Cinq mois après le 6 février, socialistes et communistes se retrouvent dans la même salle pour la première fois.
Le 2 juillet 1934, la Salle Bullier, avenue de l'Observatoire, affiche complet bien avant vingt heures trente. Ce grand bal montparnassien converti en salle de meetings accueille un rassemblement inédit : la région parisienne du Parti communiste et la Fédération de la Seine de la SFIO ont appelé leurs militants ensemble, le même soir, au même endroit. La salle Huyghens, toute proche, ouvre en parallèle pour le débordement.
Le contexte explique l'urgence. En février, les ligues d'extrême droite ont failli renverser le gouvernement place de la Concorde. Depuis, le cabinet Doumergue gouverne par décrets-lois, contournant le Parlement. En Allemagne, Hitler a liquidé les partis ouvriers ; en Autriche, Dollfuss a écrasé les socialistes de Vienne dans le sang. La question n'est plus théorique.
À Bullier ce soir, le service d'ordre est assuré conjointement par des jeunes communistes et des jeunes socialistes — mêmes chemises, même cravate rouge. Les banderoles sur les murs réclament « l'unité d'action ». Les orateurs dénoncent les décrets-lois, le fascisme, la guerre. Ils exigent la libération d'Ernst Thälmann, chef du KPD arrêté par les nazis depuis mars 1933, et de Paula Wallisch, veuve d'un dirigeant socialiste autrichien exécuté en février.
À la tribune, deux figures de la SFIO incarnent ce moment. Jean Zyromski, chef de la tendance Bataille socialiste, milite depuis des mois pour le rapprochement avec le PCF — c'est en grande partie grâce à lui que la SFIO accepte ce meeting commun.
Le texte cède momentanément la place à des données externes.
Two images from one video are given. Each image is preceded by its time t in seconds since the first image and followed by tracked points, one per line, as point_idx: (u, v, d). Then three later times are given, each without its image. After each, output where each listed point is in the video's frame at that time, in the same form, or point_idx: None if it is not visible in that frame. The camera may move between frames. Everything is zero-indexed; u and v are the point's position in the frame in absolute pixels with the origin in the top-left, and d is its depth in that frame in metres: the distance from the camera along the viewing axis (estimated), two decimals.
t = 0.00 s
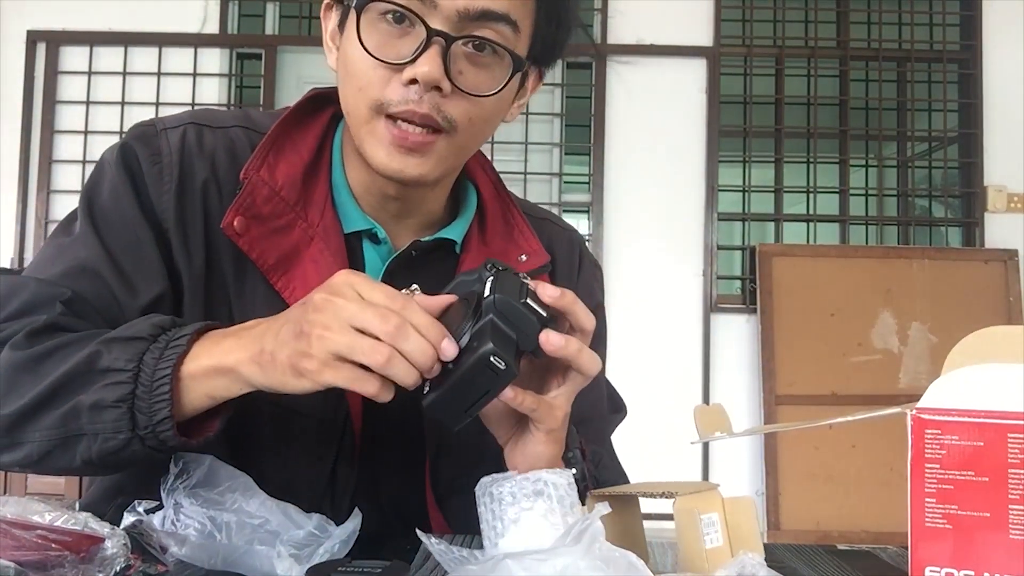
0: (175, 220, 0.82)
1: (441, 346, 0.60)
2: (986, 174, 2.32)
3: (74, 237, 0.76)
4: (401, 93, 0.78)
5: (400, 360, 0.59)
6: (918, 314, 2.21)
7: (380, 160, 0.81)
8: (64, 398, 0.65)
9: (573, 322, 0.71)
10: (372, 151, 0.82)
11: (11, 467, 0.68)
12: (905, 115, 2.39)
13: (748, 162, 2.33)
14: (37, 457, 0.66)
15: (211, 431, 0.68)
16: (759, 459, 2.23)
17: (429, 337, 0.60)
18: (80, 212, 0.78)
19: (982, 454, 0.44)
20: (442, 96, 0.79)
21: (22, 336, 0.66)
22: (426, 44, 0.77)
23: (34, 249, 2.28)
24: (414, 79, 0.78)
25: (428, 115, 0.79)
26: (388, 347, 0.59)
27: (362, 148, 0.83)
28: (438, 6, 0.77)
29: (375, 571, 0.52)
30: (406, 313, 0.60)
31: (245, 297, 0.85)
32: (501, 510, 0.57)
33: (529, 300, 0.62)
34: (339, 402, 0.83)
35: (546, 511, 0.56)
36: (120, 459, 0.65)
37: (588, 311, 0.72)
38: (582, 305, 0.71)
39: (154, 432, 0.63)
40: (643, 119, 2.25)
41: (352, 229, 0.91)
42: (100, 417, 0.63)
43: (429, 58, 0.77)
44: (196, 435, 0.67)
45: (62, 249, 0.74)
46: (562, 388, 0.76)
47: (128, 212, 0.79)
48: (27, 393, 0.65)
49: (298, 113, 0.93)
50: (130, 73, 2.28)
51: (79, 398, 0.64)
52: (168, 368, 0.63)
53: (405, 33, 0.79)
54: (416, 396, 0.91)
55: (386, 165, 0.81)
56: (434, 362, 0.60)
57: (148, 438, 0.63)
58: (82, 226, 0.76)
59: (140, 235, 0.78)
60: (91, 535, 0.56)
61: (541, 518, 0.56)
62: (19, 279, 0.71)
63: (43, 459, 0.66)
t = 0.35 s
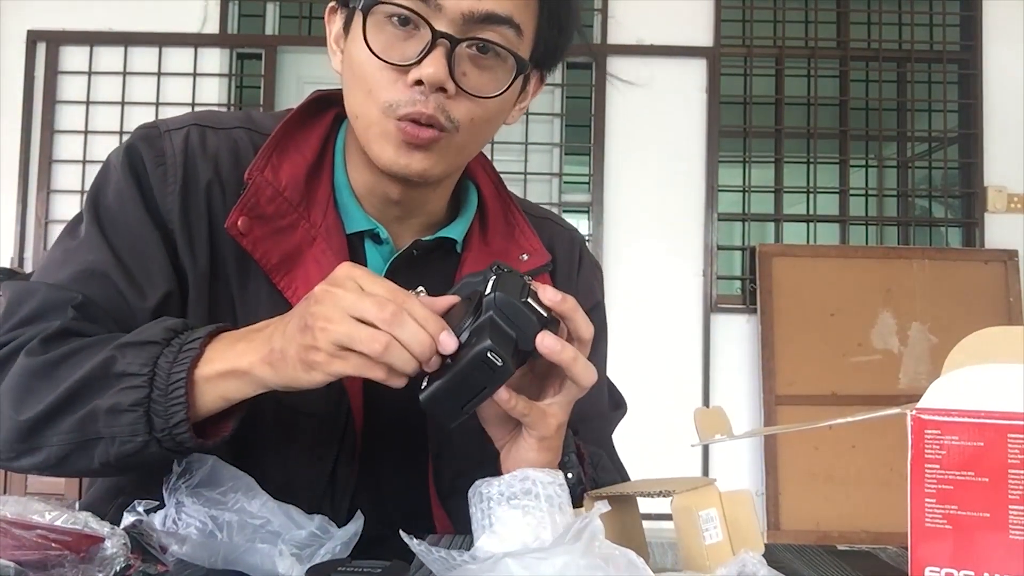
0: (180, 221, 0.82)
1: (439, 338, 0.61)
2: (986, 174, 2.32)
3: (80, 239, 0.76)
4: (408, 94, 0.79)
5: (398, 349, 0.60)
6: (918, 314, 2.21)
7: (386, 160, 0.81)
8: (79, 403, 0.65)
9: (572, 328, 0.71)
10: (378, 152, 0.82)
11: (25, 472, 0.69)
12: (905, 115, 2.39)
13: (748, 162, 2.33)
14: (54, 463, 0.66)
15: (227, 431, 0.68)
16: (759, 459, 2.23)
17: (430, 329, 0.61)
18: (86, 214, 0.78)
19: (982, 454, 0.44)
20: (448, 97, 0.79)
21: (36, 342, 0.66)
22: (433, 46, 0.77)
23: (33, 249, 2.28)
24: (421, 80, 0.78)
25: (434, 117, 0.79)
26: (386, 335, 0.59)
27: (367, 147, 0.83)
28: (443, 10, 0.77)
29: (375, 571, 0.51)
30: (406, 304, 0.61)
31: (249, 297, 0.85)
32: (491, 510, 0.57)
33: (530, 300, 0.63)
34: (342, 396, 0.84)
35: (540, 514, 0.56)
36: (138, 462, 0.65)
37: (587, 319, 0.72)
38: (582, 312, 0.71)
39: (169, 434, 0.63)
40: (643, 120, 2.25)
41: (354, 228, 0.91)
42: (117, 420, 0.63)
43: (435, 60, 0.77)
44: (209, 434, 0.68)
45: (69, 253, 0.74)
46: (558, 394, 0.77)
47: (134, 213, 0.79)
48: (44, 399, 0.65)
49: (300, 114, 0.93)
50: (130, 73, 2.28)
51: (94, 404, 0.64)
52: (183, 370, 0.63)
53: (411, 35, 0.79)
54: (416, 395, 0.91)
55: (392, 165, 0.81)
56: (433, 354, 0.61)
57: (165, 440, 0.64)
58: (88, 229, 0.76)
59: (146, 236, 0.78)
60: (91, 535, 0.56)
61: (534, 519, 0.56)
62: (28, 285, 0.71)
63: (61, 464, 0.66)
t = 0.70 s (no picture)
0: (182, 221, 0.82)
1: (441, 331, 0.61)
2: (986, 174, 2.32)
3: (84, 239, 0.76)
4: (421, 115, 0.79)
5: (399, 340, 0.60)
6: (918, 314, 2.21)
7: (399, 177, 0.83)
8: (86, 404, 0.65)
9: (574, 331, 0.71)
10: (390, 167, 0.83)
11: (30, 472, 0.69)
12: (905, 115, 2.39)
13: (748, 162, 2.33)
14: (62, 464, 0.66)
15: (234, 432, 0.68)
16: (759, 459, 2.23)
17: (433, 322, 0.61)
18: (90, 214, 0.78)
19: (982, 454, 0.44)
20: (460, 116, 0.80)
21: (45, 343, 0.66)
22: (444, 68, 0.77)
23: (33, 249, 2.28)
24: (434, 102, 0.78)
25: (447, 135, 0.80)
26: (388, 326, 0.60)
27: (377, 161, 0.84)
28: (453, 32, 0.75)
29: (375, 571, 0.52)
30: (409, 297, 0.61)
31: (252, 297, 0.85)
32: (486, 509, 0.57)
33: (533, 296, 0.63)
34: (343, 396, 0.84)
35: (535, 513, 0.56)
36: (145, 463, 0.65)
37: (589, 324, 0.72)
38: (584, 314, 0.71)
39: (177, 435, 0.63)
40: (643, 120, 2.25)
41: (355, 228, 0.91)
42: (126, 421, 0.64)
43: (447, 83, 0.77)
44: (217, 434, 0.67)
45: (73, 253, 0.74)
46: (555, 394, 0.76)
47: (136, 213, 0.79)
48: (52, 400, 0.65)
49: (301, 114, 0.93)
50: (130, 74, 2.28)
51: (102, 405, 0.64)
52: (191, 370, 0.63)
53: (420, 56, 0.78)
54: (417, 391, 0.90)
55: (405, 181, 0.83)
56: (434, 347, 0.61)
57: (172, 441, 0.64)
58: (92, 229, 0.77)
59: (149, 235, 0.78)
60: (91, 535, 0.56)
61: (529, 519, 0.55)
62: (35, 286, 0.71)
63: (68, 465, 0.66)
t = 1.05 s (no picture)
0: (180, 220, 0.82)
1: (447, 319, 0.60)
2: (986, 174, 2.32)
3: (81, 240, 0.76)
4: (425, 116, 0.79)
5: (398, 332, 0.59)
6: (918, 314, 2.21)
7: (400, 178, 0.83)
8: (75, 399, 0.65)
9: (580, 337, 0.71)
10: (392, 167, 0.83)
11: (18, 469, 0.69)
12: (905, 115, 2.39)
13: (748, 162, 2.33)
14: (52, 460, 0.66)
15: (222, 429, 0.67)
16: (759, 459, 2.24)
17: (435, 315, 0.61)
18: (88, 214, 0.78)
19: (982, 454, 0.44)
20: (464, 117, 0.80)
21: (36, 340, 0.66)
22: (449, 70, 0.77)
23: (33, 249, 2.28)
24: (438, 104, 0.78)
25: (451, 136, 0.80)
26: (386, 317, 0.59)
27: (378, 160, 0.84)
28: (460, 35, 0.75)
29: (376, 571, 0.52)
30: (410, 289, 0.61)
31: (249, 297, 0.85)
32: (484, 507, 0.57)
33: (535, 304, 0.63)
34: (342, 396, 0.84)
35: (533, 509, 0.56)
36: (133, 459, 0.65)
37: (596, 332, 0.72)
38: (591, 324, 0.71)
39: (163, 429, 0.63)
40: (643, 119, 2.25)
41: (354, 228, 0.91)
42: (112, 416, 0.64)
43: (453, 84, 0.77)
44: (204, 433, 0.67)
45: (70, 254, 0.74)
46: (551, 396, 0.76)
47: (134, 213, 0.79)
48: (42, 395, 0.65)
49: (300, 114, 0.93)
50: (130, 73, 2.28)
51: (89, 400, 0.64)
52: (177, 364, 0.63)
53: (425, 57, 0.77)
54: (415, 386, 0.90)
55: (406, 181, 0.83)
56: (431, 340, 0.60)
57: (159, 436, 0.64)
58: (89, 230, 0.77)
59: (146, 236, 0.78)
60: (92, 534, 0.56)
61: (528, 515, 0.56)
62: (28, 286, 0.71)
63: (58, 461, 0.66)
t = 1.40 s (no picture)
0: (179, 222, 0.82)
1: (452, 305, 0.62)
2: (986, 174, 2.32)
3: (82, 243, 0.76)
4: (429, 119, 0.79)
5: (397, 310, 0.60)
6: (918, 314, 2.21)
7: (403, 179, 0.83)
8: (79, 406, 0.65)
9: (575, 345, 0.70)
10: (394, 169, 0.83)
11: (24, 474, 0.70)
12: (905, 115, 2.39)
13: (748, 162, 2.33)
14: (58, 466, 0.66)
15: (228, 434, 0.68)
16: (759, 459, 2.23)
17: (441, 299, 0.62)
18: (87, 217, 0.78)
19: (983, 454, 0.44)
20: (467, 121, 0.80)
21: (39, 346, 0.67)
22: (455, 73, 0.77)
23: (33, 249, 2.28)
24: (443, 107, 0.78)
25: (454, 139, 0.81)
26: (388, 294, 0.61)
27: (380, 161, 0.84)
28: (465, 36, 0.75)
29: (375, 570, 0.52)
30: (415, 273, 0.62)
31: (249, 300, 0.85)
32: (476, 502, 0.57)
33: (527, 316, 0.64)
34: (342, 396, 0.84)
35: (522, 505, 0.56)
36: (139, 464, 0.65)
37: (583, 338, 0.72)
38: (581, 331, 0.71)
39: (169, 435, 0.63)
40: (643, 119, 2.25)
41: (354, 228, 0.91)
42: (117, 422, 0.64)
43: (458, 88, 0.77)
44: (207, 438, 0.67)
45: (71, 257, 0.75)
46: (539, 399, 0.75)
47: (133, 215, 0.79)
48: (45, 402, 0.66)
49: (299, 114, 0.93)
50: (130, 73, 2.28)
51: (94, 407, 0.64)
52: (181, 370, 0.63)
53: (430, 60, 0.77)
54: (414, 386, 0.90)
55: (409, 184, 0.83)
56: (441, 318, 0.61)
57: (165, 441, 0.64)
58: (89, 233, 0.77)
59: (146, 238, 0.78)
60: (91, 534, 0.56)
61: (517, 511, 0.56)
62: (31, 291, 0.71)
63: (64, 467, 0.67)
Marceau Pivert, de la Gauche révolutionnaire, est plus méfiant envers Moscou, mais partage l'urgence : il monte à la tribune et appelle cette soirée « le premier tressaillement de la révolution prolétarienne ». En face, pour le PCF, Marcel Cachin et Jacques Duclos. Quatre hommes, deux partis, une salle qui déborde.
Vingt-cinq jours plus tard, le 27 juillet, la PCF et la SFIO signent leur pacte d'unité d'action. Le Front populaire n'a pas encore de nom — il en aura un en 1935 — mais la soirée de Bullier en est le premier acte visible.
Thälmann, lui, ne sera jamais libéré. Le 18 août 1944, au moment même où Paris s'insurge, il est fusillé à Buchenwald sur ordre personnel de Hitler. Les travailleurs de Bullier avaient réclamé sa liberté dix ans plus tôt, dans la même semaine.